Despite theories that online enrollments might be approaching a plateau, the number of students taking at least one online course grew substantially for the ninth straight year, according to a new survey from the Babson Survey Research Group.
However, belief among academic deans and faculty that the quality of online education is at least as good as the face-to-face alternative continues to grow in grudgingly small increments, says the survey.
The new survey is the ninth iteration of an annual poll of academic administrators about online learning. Until this year, it was sponsored by the Sloan Consortium and administered by the Babson Survey Research Group, it was commonly known as the "Sloan-C survey." This year Babson is producing the survey itself, with sponsorship from Sloan and several other entities (including Inside Higher Ed). The researchers garnered responses from 2,512 colleges and universities, including both nonprofit and for-profit institutions.

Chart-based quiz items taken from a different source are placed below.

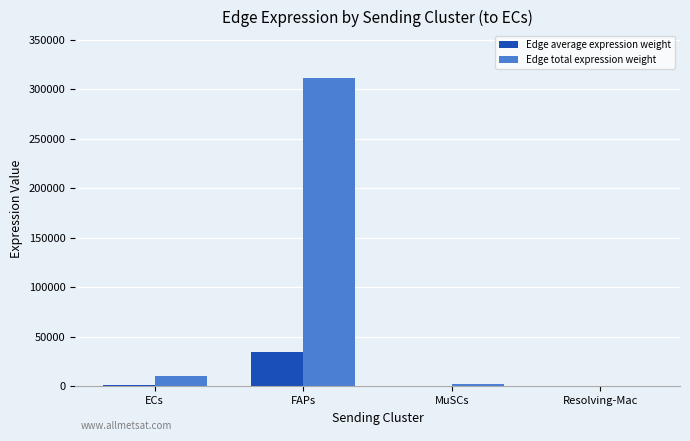

Which series has the largest total across all categories?

Edge total expression weight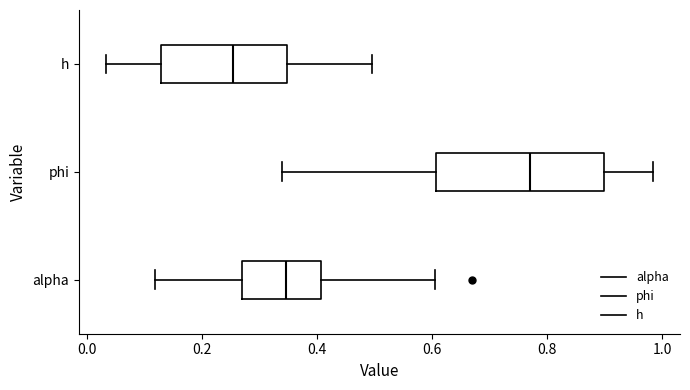

Which box is the widest, from its left edge to its right edge?

phi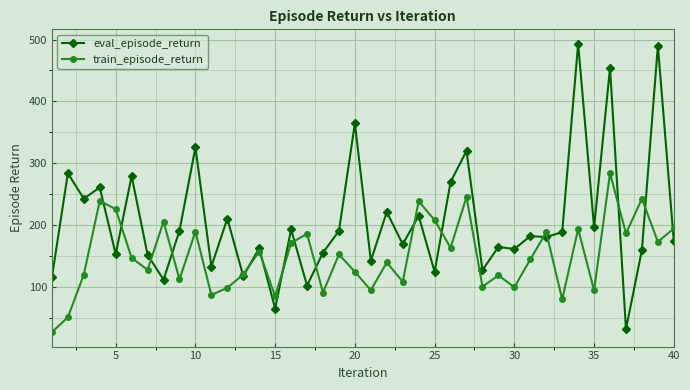

How many interior local valleys does the train_episode_return series have?

14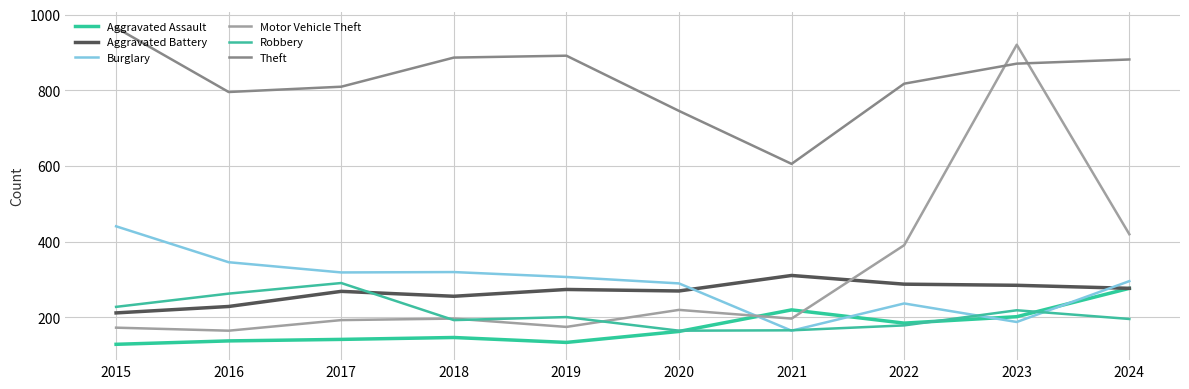

Which series has the widest spread of values?

Motor Vehicle Theft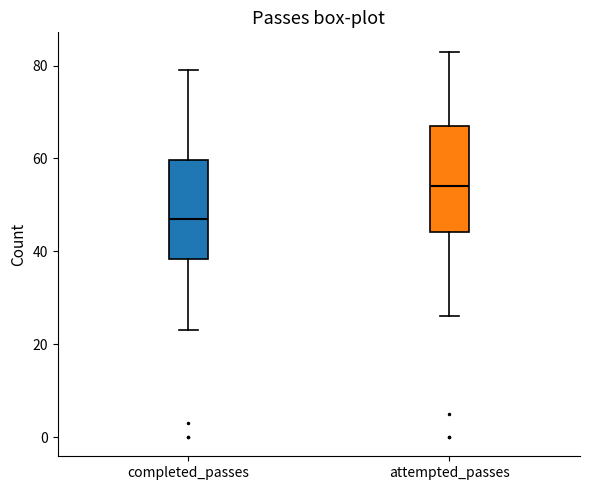

Reading left to right, read every box against the y-axis: the position of its median line, the range the box covers, and the ends of its whiskers. The values are not printed on the chart, so give them approximately, as read against the axis.

completed_passes: median 48, box 38 to 60, whiskers 24 to 80
attempted_passes: median 54, box 44 to 68, whiskers 26 to 84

Online enrollments grew 10 percent, as the number of students taking at least one online course (“online” defined here as a course where most or all content exchanges and class meetings occur virtually) crept past six million. It was the smallest bump in enrollments since 2006, and less than half the growth online programs saw last year (21.1 percent).
Jeff Seaman, co-director of the Babson Survey Research Group, had predicted a slowdown this year in light of possible capacity issues in the cash-poor public sector and regulatory scrutiny among for-profit institutions. In light of those pressures, which led some to forecast a full stall in online enrollments, Seaman told Inside Higher Ed that even 10 percent growth in the last year came as a surprise.